Para mostrar que não foi assim que aconteceu, farei uma breve revisão histórica sobre a instrução feminina. Os primeiros mosteiros, que foram erigidos, tinham uma distinção muito significativa. Os mosteiros femininos eram destinados à educação e à oração, enquanto os mosteiros masculinos eram destinados à penitência. Isso significa que a percepção que temos hoje de mosteiro é completamente diferente dos primeiros mosteiros, que eram uma espécie de escola. Os primeiros mosteiros recebiam crianças que ficavam lá, a depender da regra do mosteiro, entre 5 e 13 anos. Elas eram educadas nesses mosteiros e, depois, os meninos passavam para o mosteiro masculino para completar sua educação.

Essa ideia que temos dos mosteiros atuais surgiu depois de um decreto chamado "Periculoso", em 1298, pelo Papa Bonifácio VIII. Ele fez esse decreto pedindo para que as irmãs não mais saíssem do mosteiro. Houve uma comoção no mundo monástico por conta disso, pois ele queria preservar as irmãs, mas isso acabou dificultando a ação dos mosteiros como escola. O Papa Bonifácio teve várias questões em relação à temporalidade; ele agia muito na Igreja temporal, não só espiritual. Inclusive, ele está no ciclo do inferno de Dante, porque Dante não gostou dele; brigaram, e Dante colocou-o entre os simoníacos que vendem cargos.

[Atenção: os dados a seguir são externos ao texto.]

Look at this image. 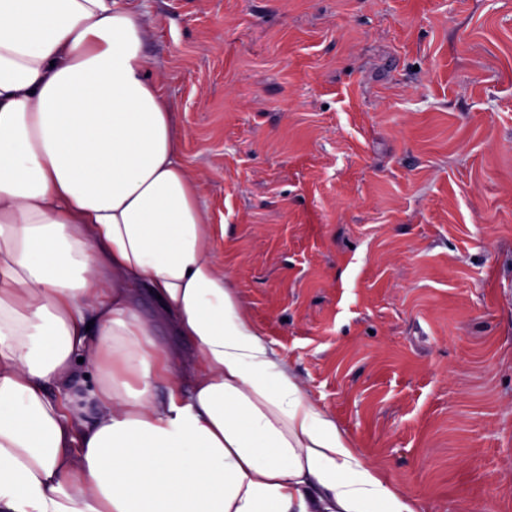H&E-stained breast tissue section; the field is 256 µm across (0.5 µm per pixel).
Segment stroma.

Além disso, antes dos mosteiros, algumas moças se uniam em grupos. São Jerônimo tinha uma filha espiritual chamada Paula, que ele elogiava muitíssimo porque era versada em hebraico e várias outras línguas. Ela incentivou muito São Jerônimo a fazer a maioria de seus comentários, pois ela fazia perguntas e ele escrevia. Ela estudava muitíssimo.

Nos mosteiros, a irmã salmista educava as crianças com os salmos. Elas aprendiam a ler e a escrever com os salmos, o que hoje chamamos de educação clássica católica, que é a educação pelas Sagradas Escrituras. A irmã salmista era extremamente responsável pela evolução dessas crianças.

Até o momento, só falei de pessoas consagradas, mas a própria Régine Pernoud nos dá o presente de saber que, no século IX, existia uma mãe leiga chamada Duoda. Ela escreveu o primeiro tratado de pedagogia, cujo nome significa algo como "Manual para o Meu Filho". Duoda era uma nobre que viveu na época do reinado de Carlos, o Calvo, e Luís, o Germânico, que brigaram entre si pela França, Alemanha e Itália. Duoda precisou deixar seu filho mais velho, Guilherme, com o rei Carlos, o Calvo, para comprovar sua fidelidade. Ela ficou preocupada com esse menino adolescente na corte, então escreveu um tratado.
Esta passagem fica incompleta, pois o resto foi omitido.